2. The method of claim 1, wherein the average temperature is a
weighted average.
3. The method of claim 1, wherein temperature measurements from at
least some locations upstream of the SCR catalyst are assigned
greater weight than temperature measurements proximate the SCR
catalyst.
4. The method of claim 1, wherein the exhaust system includes a
diesel oxidation catalyst (DOC) interposed in the exhaust system
between the engine and the SCR catalyst, and wherein the method
includes measuring a temperature at an inlet of the DOC, measuring
a temperature at an inlet of the SCR catalyst and measuring a
temperature at an outlet of DOC.
5. The method of claim 4, wherein the average temperature is a
weighted average in which the temperature measurement at the inlet
of the DOC is assigned a greater weighting than the measurements at
the inlet and outlet of the SCR catalyst.

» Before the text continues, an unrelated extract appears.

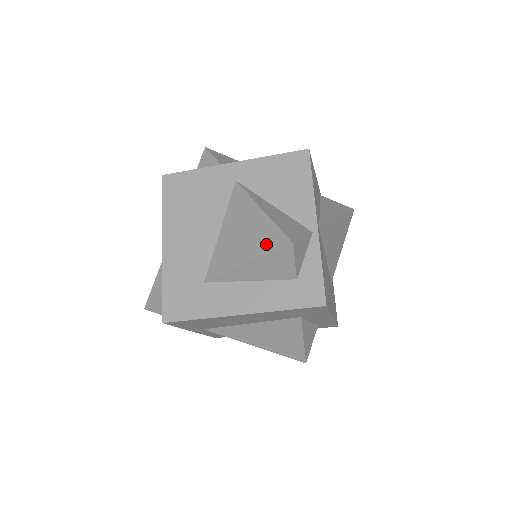
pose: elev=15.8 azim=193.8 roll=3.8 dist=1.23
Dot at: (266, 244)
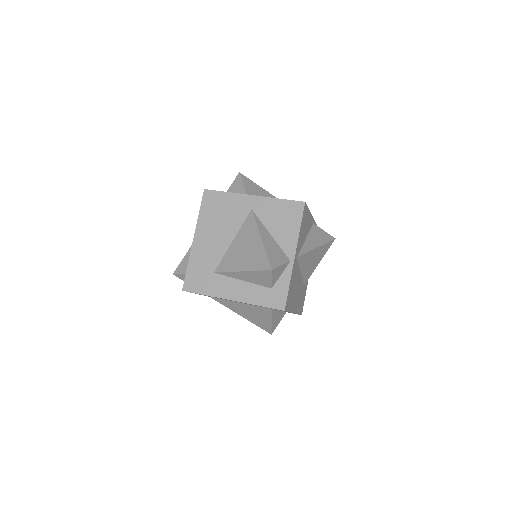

6. The method of claim 1, further comprising modifying reductant
injection when the average temperature is outside of a
predetermined range.
7. The method of claim 6, further comprising reducing reductant
injection when the average temperature is above a preselected
threshold.
8. The method of claim 1, wherein the exhaust system comprises a
NO.sub.x particulate filter which comprises the SCR catalyst and a
diesel particulate filter.
9. A method of controlling the injection of a reductant into an
exhaust system of an internal combustion engine, the exhaust system
including an SCR catalyst that reacts with the reductant to reduce
NO.sub.x in the engine's exhaust and a DOC located upstream of the
SCR catalyst, the method comprising; measuring temperature at a
plurality of locations in the exhaust system, the locations
including at least an inlet of the DOC, an inlet of the SCR
catalyst, and an outlet of SCR catalyst determining an average
temperature as a function of the measured temperatures, the average
temperature being a weighted average wherein the temperature
measurement from the DOC inlet is given a greater weight than
temperature measurements from the inlet and outlet of the SCR
catalyst; and controlling injection of the reductant into the
exhaust system as a function of the average temperature.
10. The method of claim 6, further comprising reducing reductant
injection when the average temperature is above a preselected
threshold.
11. A system for controlling the injection of a reductant into an
exhaust system of an internal combustion engine, the exhaust system
including an SCR catalyst that reacts with the reductant to reduce
NO.sub.x in the engine's exhaust and a DOC located upstream of the
SCR catalyst, the system comprising; a first temperature sensor
which senses temperature at an inlet of the DOC and producing a
first temperature signal responsive thereto; a second temperature
sensor which senses temperature at an inlet of the SCR catalyst and
produces a second temperature signal responsive thereto; a third
temperature sensor which senses temperature at an inlet of the SCR
catalyst and produces a third temperature signal responsive
thereto; and a controller configured to receive the first, second
and third temperature signals and control injection of reductant
into the exhaust system as a function of the temperature
signals.
12. A system as set forth in claim 11, wherein the controller is
configured to determine an average temperature as a function of the
first, second and third temperature signals.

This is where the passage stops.